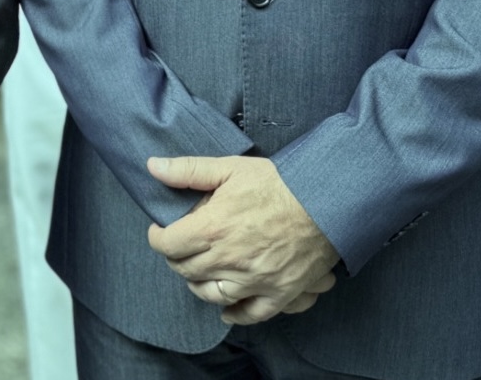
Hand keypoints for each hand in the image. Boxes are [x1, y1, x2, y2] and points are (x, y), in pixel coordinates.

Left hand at [145, 155, 339, 325]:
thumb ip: (187, 170)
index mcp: (211, 229)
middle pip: (185, 270)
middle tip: (182, 246)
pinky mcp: (279, 293)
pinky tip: (226, 309)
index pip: (167, 245)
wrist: (327, 202)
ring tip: (200, 271)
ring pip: (211, 294)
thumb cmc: (279, 183)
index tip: (161, 231)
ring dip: (199, 284)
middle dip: (177, 258)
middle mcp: (228, 260)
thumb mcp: (229, 168)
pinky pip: (250, 313)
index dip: (158, 237)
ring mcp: (254, 280)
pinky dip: (235, 313)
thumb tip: (153, 167)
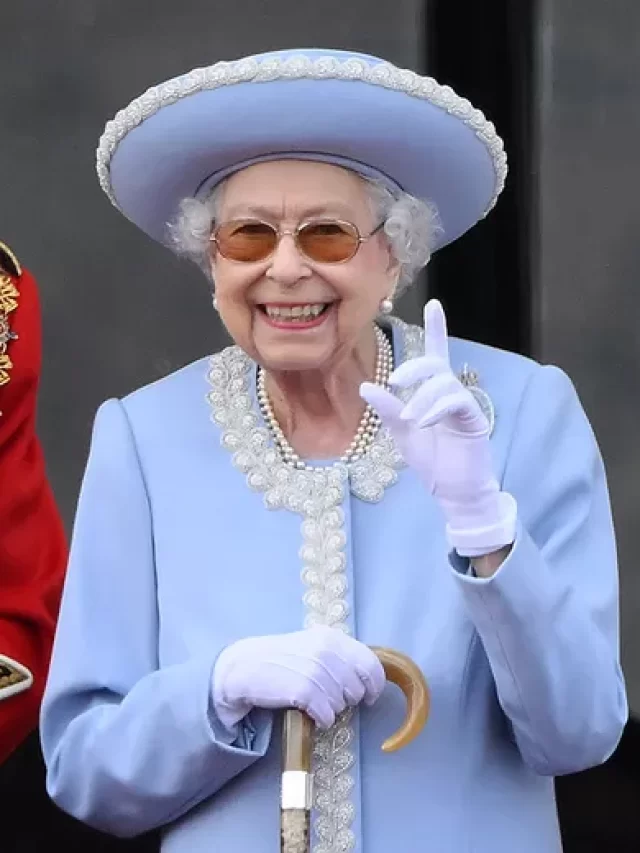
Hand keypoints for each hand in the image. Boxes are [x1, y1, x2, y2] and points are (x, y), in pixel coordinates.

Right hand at [212, 625, 385, 730]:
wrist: (244, 667)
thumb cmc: (281, 659)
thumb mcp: (312, 646)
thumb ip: (339, 656)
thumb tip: (368, 677)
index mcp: (332, 637)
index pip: (370, 663)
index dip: (375, 684)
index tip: (370, 696)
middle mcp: (327, 651)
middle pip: (357, 688)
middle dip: (348, 699)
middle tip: (330, 698)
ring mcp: (316, 670)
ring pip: (342, 703)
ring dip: (331, 709)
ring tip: (314, 702)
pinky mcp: (304, 691)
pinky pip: (327, 715)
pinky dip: (321, 719)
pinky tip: (310, 712)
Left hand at [361, 300, 515, 557]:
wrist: (454, 492)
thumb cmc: (432, 462)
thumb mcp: (402, 433)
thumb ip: (388, 409)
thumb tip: (365, 385)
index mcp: (434, 393)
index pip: (435, 355)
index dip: (436, 329)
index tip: (434, 303)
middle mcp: (451, 393)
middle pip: (436, 363)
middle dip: (414, 367)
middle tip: (396, 380)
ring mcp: (464, 405)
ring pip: (444, 383)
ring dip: (422, 398)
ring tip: (411, 419)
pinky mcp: (474, 420)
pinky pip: (456, 402)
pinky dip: (436, 408)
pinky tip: (423, 421)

------------------------------------------------------------

Exercise details –
Each line from the one holding "Right hand at" down to the end of the records above is to be repeated exactly; no other line belongs in the reply.

Result below –
Right hand at [212, 625, 385, 730]:
wrist: (244, 667)
thumb cmc: (281, 659)
thumb mcp: (312, 646)
thumb ip: (339, 656)
thumb tip: (368, 677)
index mcp: (332, 637)
index pip: (370, 663)
index dip: (375, 684)
index tip: (370, 696)
middle mcp: (327, 651)
middle pip: (357, 688)
middle dip: (348, 699)
middle tip: (330, 698)
ring mcp: (316, 670)
ring pip: (342, 703)
ring dip: (331, 709)
ring tip: (314, 702)
pinky mcp: (304, 691)
pinky pip: (327, 715)
pinky dip: (321, 719)
pinky tip: (310, 712)
Left hand at [361, 300, 515, 557]:
wrist: (454, 492)
thumb cmc: (432, 462)
thumb mcp: (402, 433)
thumb ip: (388, 409)
thumb tip: (365, 385)
index mcp: (434, 393)
index pip: (435, 355)
index dip: (436, 329)
index tip: (434, 303)
middle mcp: (451, 393)
middle pip: (436, 363)
middle dip: (414, 367)
middle tip: (396, 380)
ring mcp: (464, 405)
ring pip: (444, 383)
ring dip: (422, 398)
ring tip: (411, 419)
pinky mcp: (474, 420)
pinky pip: (456, 402)
pinky dip: (436, 408)
pinky tip: (423, 421)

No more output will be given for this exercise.